● **EXERCISE PROMPT**: Rewrite the records from the start through the line containing "What are all", changing "pie" to "circle" and leaving everything else the same.

● **PROVIDED INFORMATION**:
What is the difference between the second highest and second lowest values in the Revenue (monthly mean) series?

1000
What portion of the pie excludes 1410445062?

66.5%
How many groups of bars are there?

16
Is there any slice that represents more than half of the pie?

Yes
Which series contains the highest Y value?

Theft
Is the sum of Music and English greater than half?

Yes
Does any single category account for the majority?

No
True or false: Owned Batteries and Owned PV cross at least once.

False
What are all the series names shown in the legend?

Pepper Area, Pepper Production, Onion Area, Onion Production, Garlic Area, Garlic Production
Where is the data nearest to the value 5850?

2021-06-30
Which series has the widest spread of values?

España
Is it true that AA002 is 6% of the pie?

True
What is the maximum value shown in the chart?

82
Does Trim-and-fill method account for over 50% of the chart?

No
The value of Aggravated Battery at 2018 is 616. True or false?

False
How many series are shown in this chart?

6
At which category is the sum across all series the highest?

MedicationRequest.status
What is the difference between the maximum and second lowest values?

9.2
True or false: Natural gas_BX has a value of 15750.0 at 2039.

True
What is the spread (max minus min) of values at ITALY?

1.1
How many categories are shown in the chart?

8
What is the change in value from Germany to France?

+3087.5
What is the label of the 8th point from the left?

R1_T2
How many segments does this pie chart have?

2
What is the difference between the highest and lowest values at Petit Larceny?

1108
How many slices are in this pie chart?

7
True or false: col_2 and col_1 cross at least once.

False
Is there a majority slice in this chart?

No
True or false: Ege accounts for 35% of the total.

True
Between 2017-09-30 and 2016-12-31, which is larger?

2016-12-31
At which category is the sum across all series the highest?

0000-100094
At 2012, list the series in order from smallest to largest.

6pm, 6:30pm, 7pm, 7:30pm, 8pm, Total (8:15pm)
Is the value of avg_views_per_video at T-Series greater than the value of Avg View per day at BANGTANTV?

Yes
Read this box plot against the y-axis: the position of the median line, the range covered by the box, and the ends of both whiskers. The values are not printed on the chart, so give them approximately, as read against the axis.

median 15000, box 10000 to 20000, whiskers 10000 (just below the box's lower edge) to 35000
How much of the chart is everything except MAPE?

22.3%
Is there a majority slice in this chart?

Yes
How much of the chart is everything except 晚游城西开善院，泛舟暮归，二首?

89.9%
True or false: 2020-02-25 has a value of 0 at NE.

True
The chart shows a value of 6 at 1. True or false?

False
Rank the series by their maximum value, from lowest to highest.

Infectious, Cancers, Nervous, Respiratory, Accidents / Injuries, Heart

● **PROBLEM SOLUTION**:
What is the difference between the second highest and second lowest values in the Revenue (monthly mean) series?

1000
What portion of the circle excludes 1410445062?

66.5%
How many groups of bars are there?

16
Is there any slice that represents more than half of the circle?

Yes
Which series contains the highest Y value?

Theft
Is the sum of Music and English greater than half?

Yes
Does any single category account for the majority?

No
True or false: Owned Batteries and Owned PV cross at least once.

False
What are all the series names shown in the legend?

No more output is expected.